━━━ TEXT FOR ANALYSIS ━━━
Under the Securities Act of 1933, as amended (the “Securities Act”), any public securities offering must be registered with the Securities and Exchange Commission (the “SEC”). In a follow-on public offering, a publicly reporting company offers securities to the public in an offering registered with the SEC subsequent to the completion of the issuer’s initial public offering.

Form S-3 and Rule 415 Eligibility

The general form for registration of securities under the Securities Act is Form S-1. A filing made on Form S-1 must include extensive disclosure regarding the issuer and the offering, including, among other things, audited financial statements, a description of the issuer’s business and properties, management’s discussion and analysis of financial condition and results of operations, identification of and certain information regarding officers and directors of the issuer and its principal stockholders, the terms of the offering, and risk factors and plan of distribution (such as underwriting arrangements) for the offering.

As an alternative to the filing of a Form S-1, issuers that meet the requisite conditions may register offerings on Form S-3, a “short-form” registration pursuant to which certain information about the issuer may be incorporated by reference from previous and future filings made by the issuer with the SEC under the Securities Exchange Act of 1934, as amended (the “Exchange Act”). It should be noted that Form S-1 also allows incorporation by reference under certain conditions, but only to prior filings made under the Exchange Act. By incorporating by reference future filings made by the issuer under the Exchange Act, a Form S-3 registration statement obviates the need to file post-effective amendments when, for example, the issuer’s financial statements included in the initial registration statement are no longer deemed current, or there are otherwise material changes that have occurred to the issuer that are disclosed in filings made with the SEC.

Accordingly, issuers seeking to do a follow-on public offering will, subject to eligibility, file a Form S-3 rather than a Form S-1. To be eligible to file a registration statement on Form S-3, an issuer must meet the following conditions:

(i) the issuer is organized under the laws of, and has its principal business operations, in the United States (or files the same reports with the SEC as a domestic issuer subject to the Exchange Act);

(ii) the issuer has a class of securities registered pursuant to Section 12(b) or 12(g) under the Exchange Act, or is required to file reports under Section 15(d) under the Exchange Act;

(iii) the issuer has been subject to the requirements of Section 12 or 15(d) of the Exchange Act and has filed all the material required to be filed pursuant to the Exchange Act for a period of at least twelve calendar months immediately preceding the filing;

(iv) the issuer has filed in a timely manner all reports required under the Exchange Act during the twelve calendar months and any portion of a month immediately preceding the filing of the registration statement, other than a Current Report that is required solely pursuant to certain specified 8-K Items; and

(v) the issuer has not, since the end of the last fiscal year for which its audited financial statements were included in a report filed pursuant to the Exchange Act: (a) failed to pay any dividend or sinking fund installment on preferred stock; or (b) defaulted (i) on any installment or installments on indebtedness for borrowed money, or (ii) on any rental on one or more long term leases, which defaults are material to the financial position of the issuer.
━━━ GIVEN INFORMATION ━━━
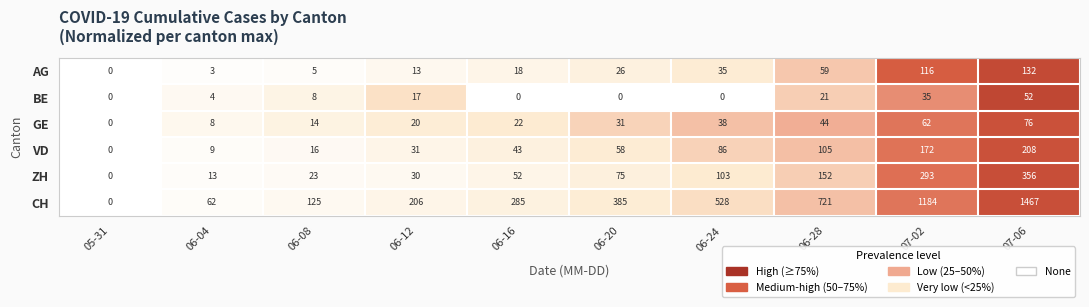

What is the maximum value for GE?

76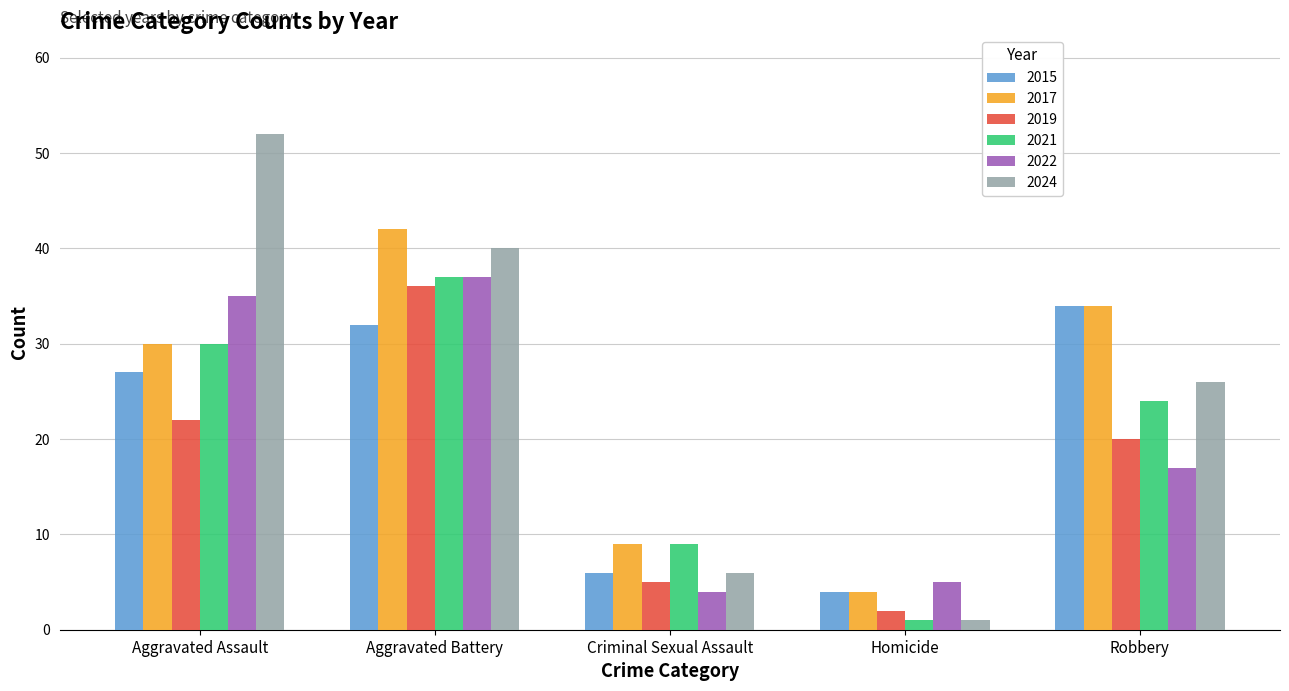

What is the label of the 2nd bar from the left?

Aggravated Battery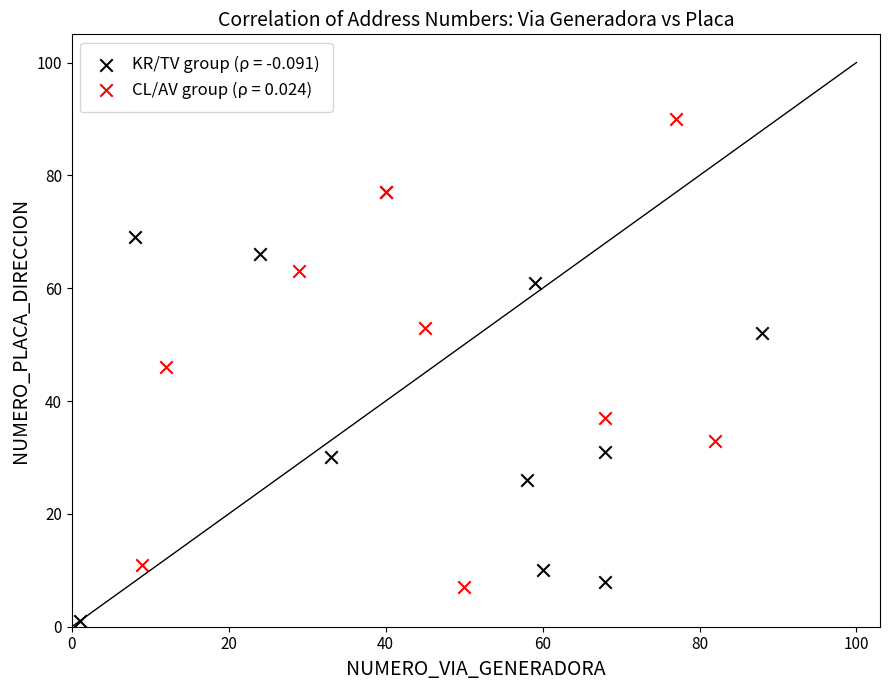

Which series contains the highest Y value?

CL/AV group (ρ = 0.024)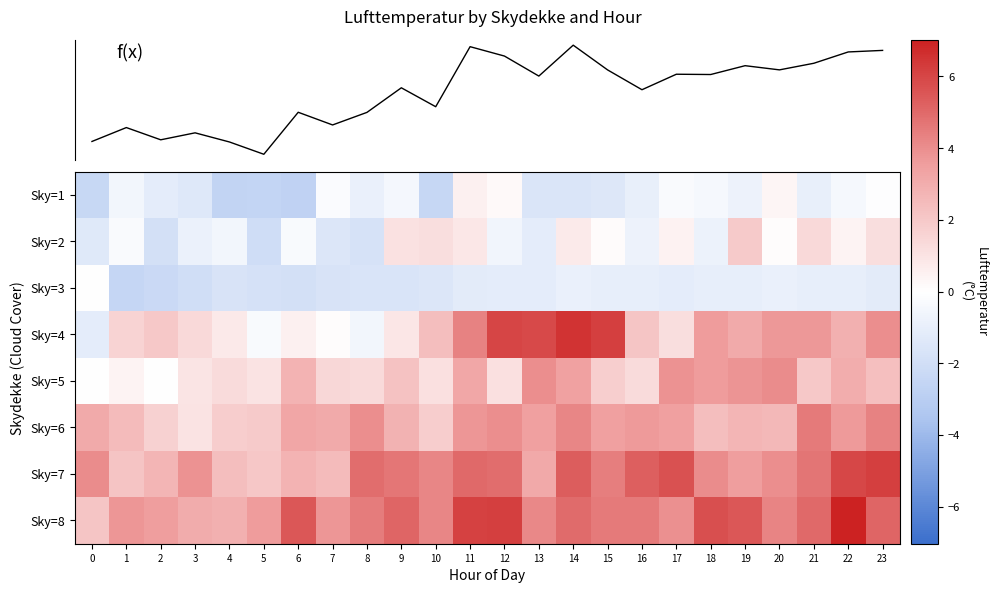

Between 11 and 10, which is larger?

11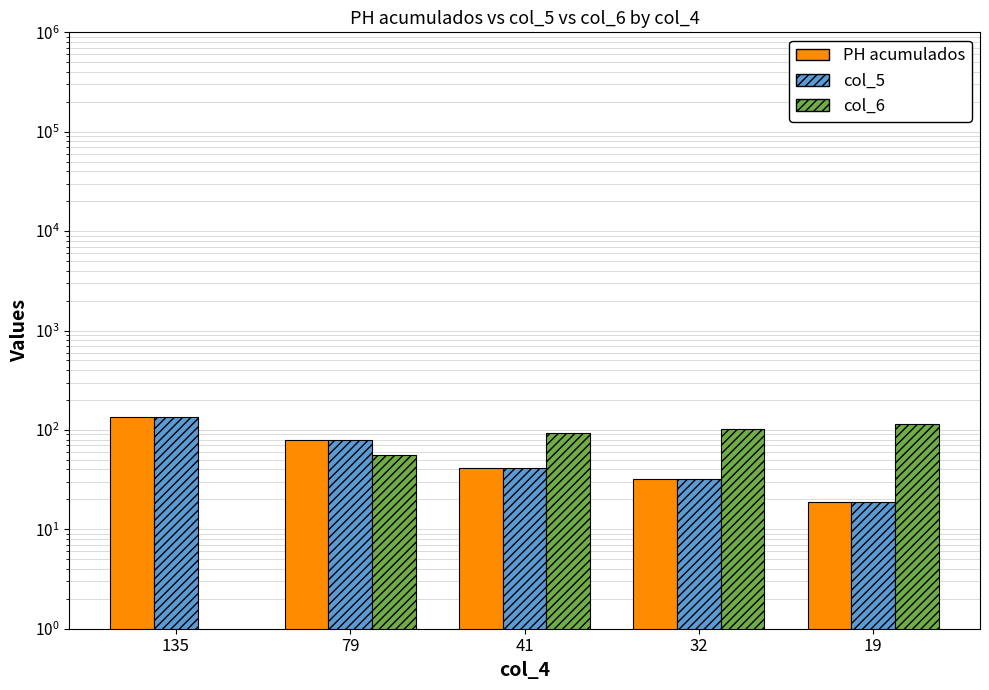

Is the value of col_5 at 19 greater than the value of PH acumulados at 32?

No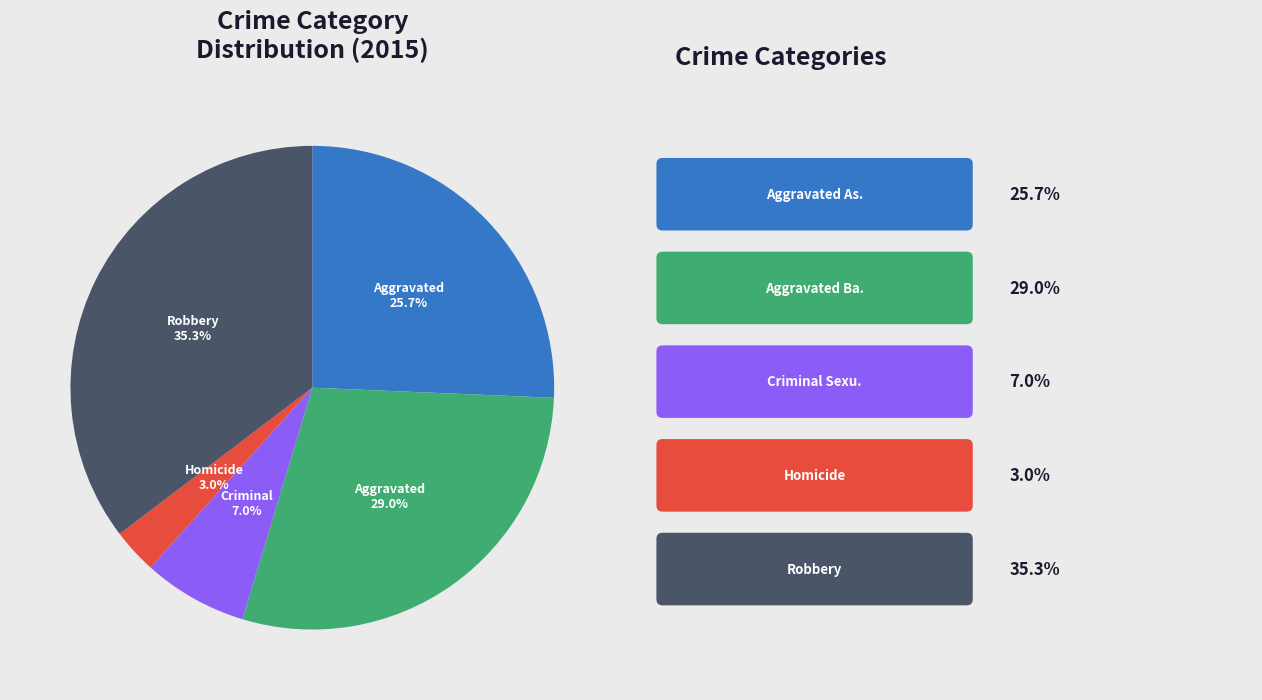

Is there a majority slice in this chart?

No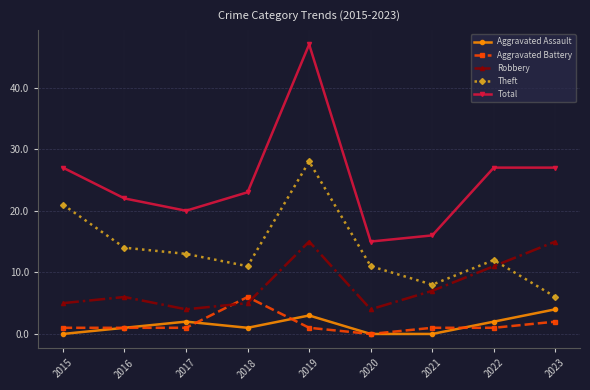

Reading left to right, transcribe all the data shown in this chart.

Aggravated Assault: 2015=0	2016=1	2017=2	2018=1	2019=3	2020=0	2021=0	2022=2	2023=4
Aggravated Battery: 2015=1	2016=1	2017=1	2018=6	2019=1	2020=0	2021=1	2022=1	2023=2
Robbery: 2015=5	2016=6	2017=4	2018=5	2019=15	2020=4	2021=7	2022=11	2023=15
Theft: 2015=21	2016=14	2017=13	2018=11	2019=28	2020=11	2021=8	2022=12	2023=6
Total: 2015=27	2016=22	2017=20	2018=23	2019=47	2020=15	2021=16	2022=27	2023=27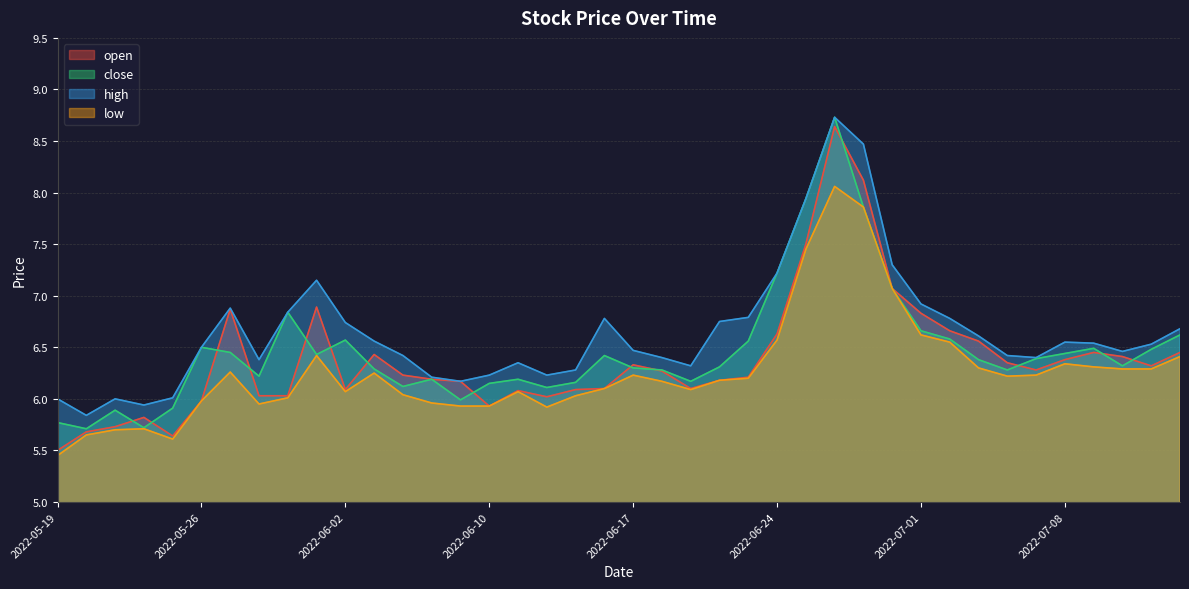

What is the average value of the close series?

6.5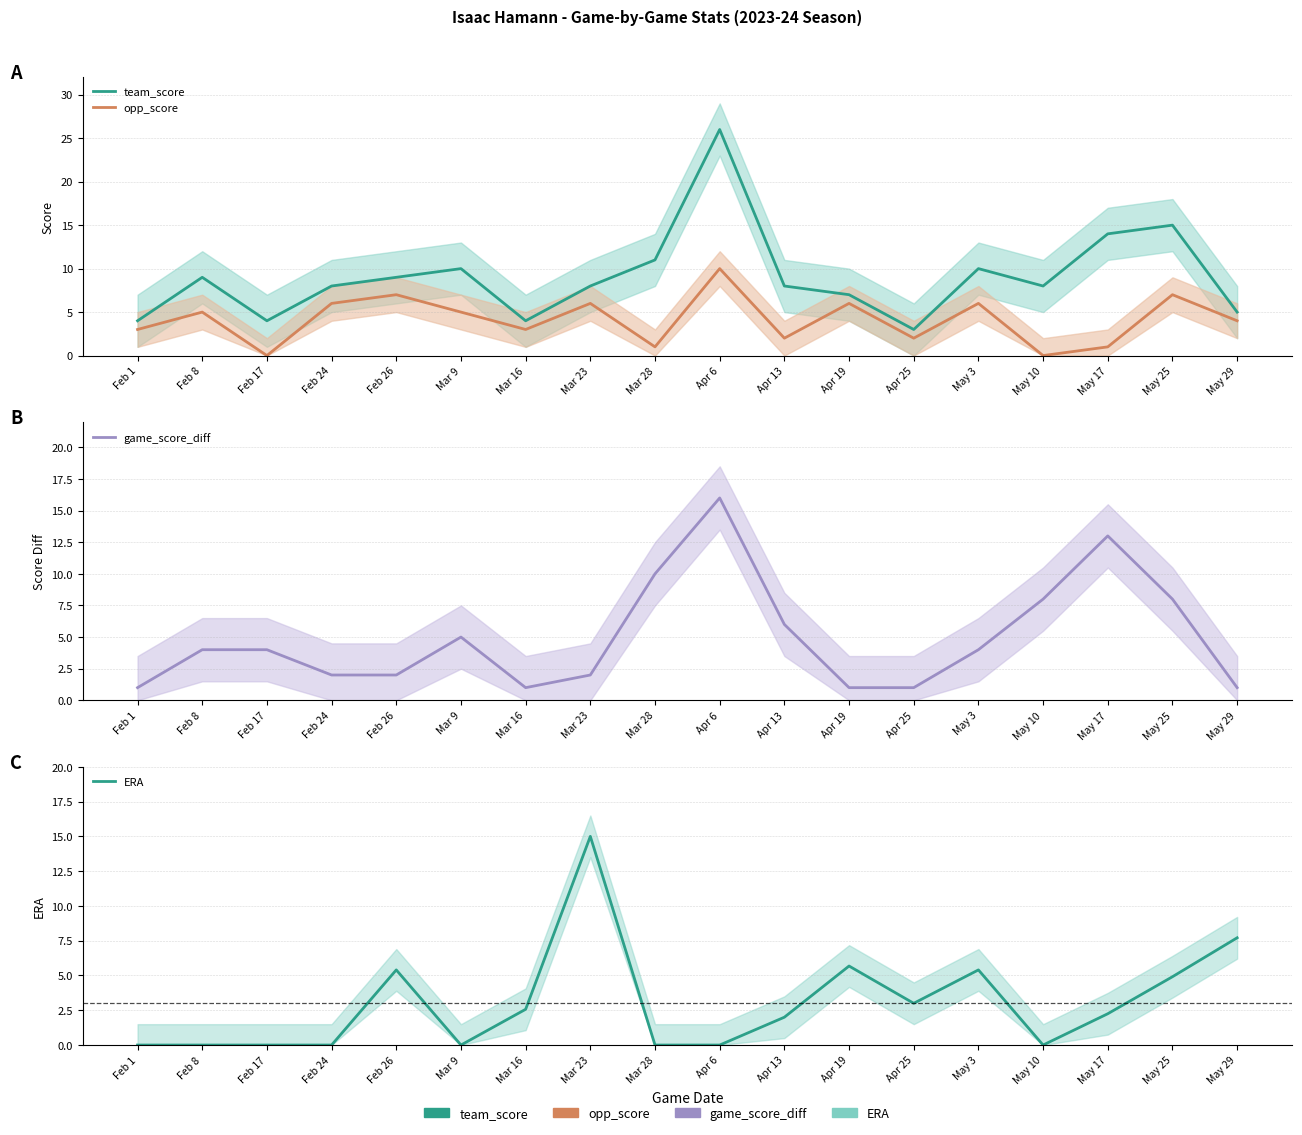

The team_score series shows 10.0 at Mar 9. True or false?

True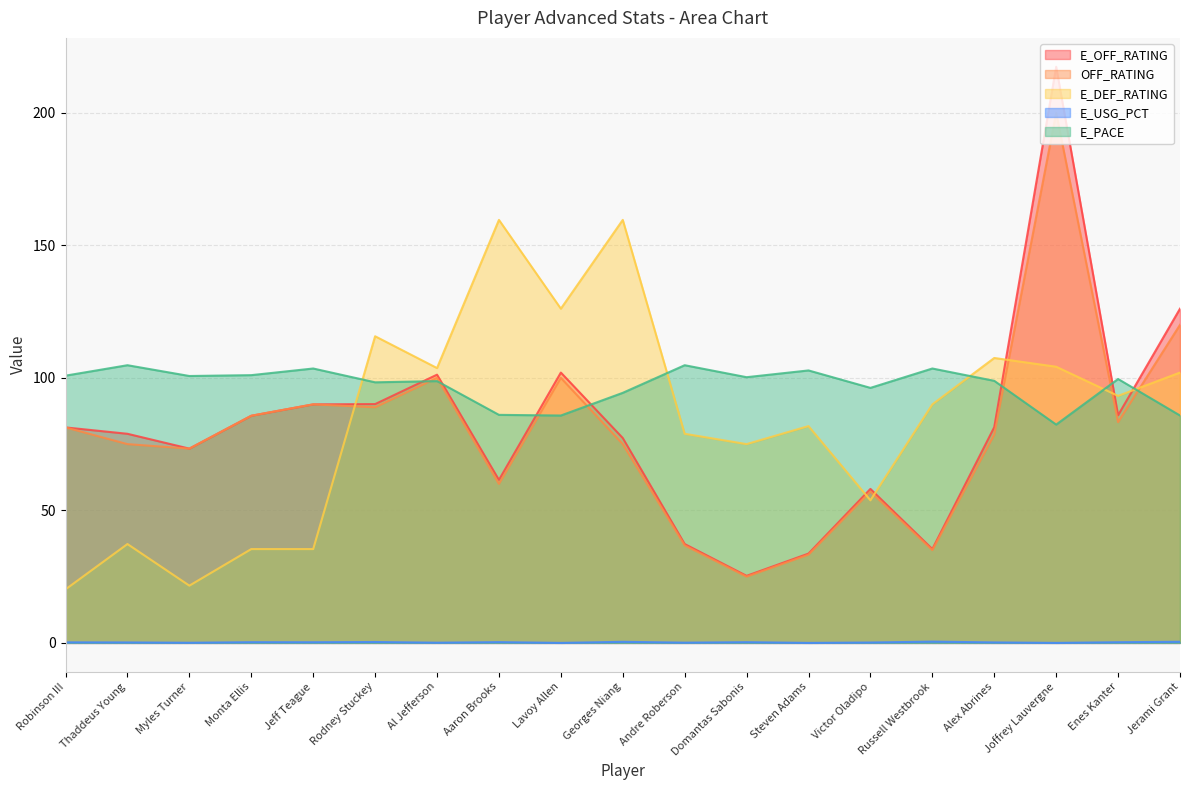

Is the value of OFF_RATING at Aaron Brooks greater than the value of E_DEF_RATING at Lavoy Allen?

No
━━━
• **EXERCISE OBJECTIVE**:
Resume the passage on Form S-3 eligibility for follow-on public offerings and continue it from its last sentence.

• **TASK RESULT**:
Follow-on offerings are typically conducted under Rule 415 under the Securities Act, which allows for an “offering to be made on a continuous or delayed basis in the future”. Thus, under Rule 415, an issuer may, at its convenience, file a “shelf” registration statement which includes a “base” prospectus, have the registration statement declared effective by the SEC, and subsequently, when it deems conditions suitable, conduct an offering by taking securities down “off the shelf.” The shelf registration statement will specify a maximum dollar amount, and the type of securities (for example, common stock, preferred stock, warrants, debt securities and/or units consisting of some combination of the foregoing), that may be offered, but will not include specific offering terms. To take securities “off the shelf,” the issuer will file a prospectus supplement which sets forth the specific terms of the offering (for example, underwriting arrangements, and price, number and type of securities). Unlike the original “base” Form S-3 filing, the prospectus supplement does not need to be declared effective by the SEC. The issuer can conduct multiple offerings on a single Form S-3 shelf registration statement, for a period of up to three years from when the shelf Form S-3 was declared effective, by filing a prospectus supplement for each such offering, up to the maximum dollar amount initially registered on the shelf registration statement (subject to any “baby shelf” limitations as discussed below), so long as the issuer remains S-3 eligible (which is determined on an annual basis when the issuer files its Annual Report on Form 10-K). Primary offerings made pursuant to Rule 415 must be made on (or be eligible for) Form S-3 and thus are typically registered on Form S-3.

“Baby Shelf” Offerings and Calculating “Public Float”

In addition to the issuer meeting the requirements for the filing of a Form S-3 specified above, primary offerings of common equity for cash made under Form S-3 must also meet the following conditions:

(i) the aggregate market value of the issuer’s common equity held by non-affiliates of the issuer (sometimes referred to as the “public float”) is $75 million or more; or

(ii) under what is known as a “baby shelf” offering, for an issuer which has a public float of its common equity of less than $75 million, (a) the aggregate market value of securities sold by the issuer under Instruction I.B.6 of Form S-3 (for primary offerings for cash) during the period of 12 months immediately prior to, and including, the sale is no more than one-third of its public float, (b) the issuer has not been a shell company for more than 12 months, or if it has been a shell company at any time previously, has filed current “Form 10 information” (which includes similar disclosure as required by a Form S-1 registration statement) with the SEC at least 12 months prior thereto, and (c) the issuer has a class of equity securities listed on a national securities exchange.

Thus, to conduct a “baby shelf” offering, an issuer must have a class of equity securities listed on a national securities exchange, such as the New York Stock Exchange or the Nasdaq Stock Market. This requirement does not apply to companies that have a public float of at least $75 million, which may conduct unlimited “shelf” offerings (subject to meeting the other conditions set forth above). The availability of “baby shelf” offerings to companies with less than $75 million in their public float, which has existed since amendments to Form S-3 were effected in January 2008, has provided an additional incentive for small companies to seek a listing on a national securities exchange while providing such companies with greater opportunities to conduct primary public offerings.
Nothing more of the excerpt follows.